I had a revelation tonight while watching The Wild One, starring Marlon Brando. I had never actually seen this movie before, which is a classic and which set the tone for all the rebel biker movies that followed. I don’t think I’m alone in saying that no one—and I mean no one, with the possible exception of James Dean—ever portrayed the teenage rebel hero more poignantly than Brando, and generations of teens have knowingly (or unknowingly) modeled themselves after the character of Johnny Strabler that Brando portrays so well, right down to the rolled-up jeans.

My revelation was the realization of how much a viewer’s current circumstances affect the impact of a film. While I’ll admit I've spent some years of my life as a loner and a blonde in black leather, I’ve never been quite so far out on the fringe of society as Johnny and the members of the Black Racer Motorcycle Gang. Nowadays I’m pretty normal, though I do have an awesome black Miata MX-5 that I love to drive fast. I don’t think I’ve become an old fogey, but let’s just own up to the fact that my perspective has changed since I was 20 years old, and the spare tire that most concerns me now is not the one in my car!
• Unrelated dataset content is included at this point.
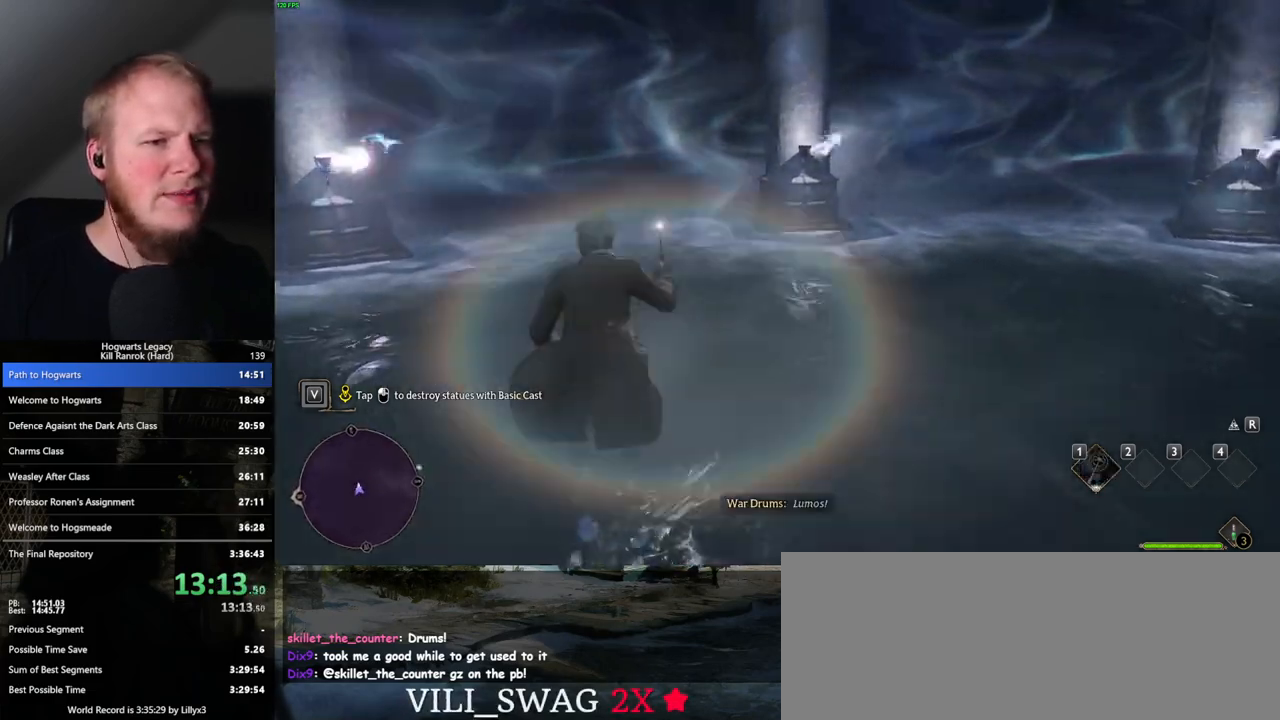
{"keys": ["a", "w"], "mouse": [], "events": [[150, "d", "up"], [433, "a", "down"]]}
While I might have identified more with Johnny in years past, I was horrified by the antics of the motorcycle gang while it terrorized the town. Even in my loner years I could never stomach punks such as the movie portrays, and I found myself becoming angrier as the movie progressed. I was angry at the townspeople, too. First, for being so weak and naïve, and then for the mob mentality that possessed them, ending in the death of an innocent bystander and Johnny being wrongfully accused of the murder. This script was so powerfully written and portrayed by the film’s cast that you could find yourself in just about any character’s skin at one point or another: Johnny, the jilted girlfriend, Kathie Bleeker (the girl he hopes to impress and the daughter of the local policeman), or any of the townspeople who were victimized by the gang, though I must say that I couldn’t identify with any of the other gang members. That, I’m certain, was the intent of the producer, director, and those who wrote the script (Stanley Kramer, Lazlo Benedek, and John Paxton and Ben Maddow).

It’s very nearly a storybook ending: law and order prevails, and the right things happen. Johnny even returns for a hopeful cup of coffee and leaves Kathie the trophy he’s carried throughout the movie—the significance of which is known only to them and the viewer, but he sees he’s lost the girl, so he rides away alone to seek the horizon, the perfect anti-hero. In times past, my sympathies might have gone with him, but now I share the sense of relief he leaves behind, knowing that Kathie’s dreams of a lover to rescue her have been dashed and replaced by the knowledge of just how unrealistic her dreams were. She’s a fortunate girl, really, because now she knows her life will be what she’s chosen, not what she’s settled for.